PROBLEM REQUIREMENTS
Which lines in the data below contain the word "shows" with the same capitalization? Extract each of those lines in full.

* Start STORED RECORDS *

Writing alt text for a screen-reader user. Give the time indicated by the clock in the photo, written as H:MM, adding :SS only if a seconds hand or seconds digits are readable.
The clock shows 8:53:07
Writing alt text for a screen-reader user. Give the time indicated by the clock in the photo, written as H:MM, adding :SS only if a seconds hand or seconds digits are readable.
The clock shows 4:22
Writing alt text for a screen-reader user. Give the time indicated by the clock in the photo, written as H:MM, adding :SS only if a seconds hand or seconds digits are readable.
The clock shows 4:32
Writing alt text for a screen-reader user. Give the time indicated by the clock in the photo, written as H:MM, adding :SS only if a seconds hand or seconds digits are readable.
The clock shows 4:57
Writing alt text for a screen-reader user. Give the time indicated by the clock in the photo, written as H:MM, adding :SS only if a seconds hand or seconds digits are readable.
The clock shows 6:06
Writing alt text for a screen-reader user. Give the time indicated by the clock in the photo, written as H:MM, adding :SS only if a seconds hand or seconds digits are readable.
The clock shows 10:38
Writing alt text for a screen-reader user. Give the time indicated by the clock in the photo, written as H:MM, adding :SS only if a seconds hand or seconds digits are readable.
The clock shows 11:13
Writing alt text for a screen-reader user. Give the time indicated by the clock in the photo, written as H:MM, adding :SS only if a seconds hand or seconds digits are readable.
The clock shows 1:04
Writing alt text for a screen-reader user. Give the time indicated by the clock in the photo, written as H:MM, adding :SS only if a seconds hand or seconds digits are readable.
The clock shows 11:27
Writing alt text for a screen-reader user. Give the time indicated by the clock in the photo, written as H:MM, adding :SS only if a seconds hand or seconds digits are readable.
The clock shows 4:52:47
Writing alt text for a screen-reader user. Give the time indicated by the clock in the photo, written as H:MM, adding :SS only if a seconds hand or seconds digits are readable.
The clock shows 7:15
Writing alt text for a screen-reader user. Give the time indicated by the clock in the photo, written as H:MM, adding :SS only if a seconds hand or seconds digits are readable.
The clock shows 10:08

* End STORED RECORDS *

EXERCISE ANSWER
The clock shows 8:53:07
The clock shows 4:22
The clock shows 4:32
The clock shows 4:57
The clock shows 6:06
The clock shows 10:38
The clock shows 11:13
The clock shows 1:04
The clock shows 11:27
The clock shows 4:52:47
The clock shows 7:15
The clock shows 10:08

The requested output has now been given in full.